Summary of recommendations
Topic Recommendations Strength of recommendation Quality of evidence
First-line drugs for the treatment of SSNS
 Choice of first-line drug 1. In pediatric patients with primary nephrotic syndrome, there is no significant difference in remission rates and drug-related side effects between deflazacort and prednisolone. Therefore, either drug may be selected based on clinical circumstances and medication costs. Weak Very low
 Clinical considerations: While deflazacort and prednisolone have similar remission rates and side effect profiles in pediatric primary nephrotic syndrome, some studies suggest that deflazacort may be associated with a lower relapse rate. However, due to the higher cost of deflazacort, treatment decisions should consider the values and preferences of both patients and guardians.

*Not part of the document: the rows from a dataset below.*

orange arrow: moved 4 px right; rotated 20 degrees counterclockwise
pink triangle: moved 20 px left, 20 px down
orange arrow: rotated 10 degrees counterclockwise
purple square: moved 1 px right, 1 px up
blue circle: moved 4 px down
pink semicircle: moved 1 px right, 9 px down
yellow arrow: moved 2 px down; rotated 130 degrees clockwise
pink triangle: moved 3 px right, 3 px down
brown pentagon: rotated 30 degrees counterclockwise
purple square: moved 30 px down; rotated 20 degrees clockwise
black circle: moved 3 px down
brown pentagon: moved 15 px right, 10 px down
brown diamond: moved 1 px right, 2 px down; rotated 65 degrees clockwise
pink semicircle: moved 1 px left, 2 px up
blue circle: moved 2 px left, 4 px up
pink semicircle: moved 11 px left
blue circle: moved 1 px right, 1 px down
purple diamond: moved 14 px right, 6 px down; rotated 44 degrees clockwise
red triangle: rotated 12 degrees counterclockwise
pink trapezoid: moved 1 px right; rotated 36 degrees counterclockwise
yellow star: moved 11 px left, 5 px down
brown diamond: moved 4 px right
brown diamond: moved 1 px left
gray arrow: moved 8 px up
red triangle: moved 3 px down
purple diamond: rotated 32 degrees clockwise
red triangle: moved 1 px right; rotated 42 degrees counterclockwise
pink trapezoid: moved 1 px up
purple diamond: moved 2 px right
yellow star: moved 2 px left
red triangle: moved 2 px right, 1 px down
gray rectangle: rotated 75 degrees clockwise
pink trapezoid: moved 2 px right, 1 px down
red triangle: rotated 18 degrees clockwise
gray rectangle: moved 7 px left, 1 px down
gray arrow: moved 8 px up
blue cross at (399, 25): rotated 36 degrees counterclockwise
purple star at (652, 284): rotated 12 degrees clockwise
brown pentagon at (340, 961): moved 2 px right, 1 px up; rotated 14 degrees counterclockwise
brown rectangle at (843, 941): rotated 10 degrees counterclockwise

 First-line drug duration 2. The recommended initial treatment for pediatric nephrotic syndrome patients is to administer oral prednisolone for 8–12 weeks. Additional long-term use is not advised. Strong Low
 Clinical considerations: For the initial treatment of pediatric nephrotic syndrome, oral prednisolone should be given for 8–12 weeks. The recommended dosage is 60 mg/m2 or 2 mg/kg (maximum 60 mg/day) daily for 4–6 weeks, followed by 40 mg/m2 or 1.5 mg/kg (maximum 40 mg/day) every other day for an additional 4–6 weeks. Further tapering after alternate-day treatment with oral prednisolone is not recommended.
 First-line drug dosage 3.1. It is recommended to administer oral prednisolone at a daily dose of 60 mg/m2/day or 2 mg/kg/day (maximum 60 mg/day) to pediatric patients with nephrotic syndrome at the onset of the condition. Strong Very low
3.2. It is recommended to administer oral prednisolone at a daily dose of 60 mg/m2/day or 2 mg/kg/day (maximum 60 mg/day) to pediatric patients with nephrotic syndrome during relapse. Strong Very low
Second-line drugs for the treatment of SSNS
 Choice of second-line drugs 4. Mycophenolate mofetil is a viable option for maintaining remission in pediatric patients with steroid-dependent or frequently relapsing nephrotic syndrome. Weak Low
5. Cyclophosphamide is often utilized to decrease relapses and sustain remission in children and adolescents suffering from frequently relapsing or steroid-dependent nephrotic syndrome. Weak Low
 Clinical considerations: It is advisable to inform patients and their guardians about the potential side effects of the medication, particularly the risk of gonadal toxicity in patients undergoing puberty. Close monitoring of side effects should be conducted within the therapeutic range to avoid exceeding the maximum drug concentration.

SSNS, steroid-sensitive nephrotic syndrome.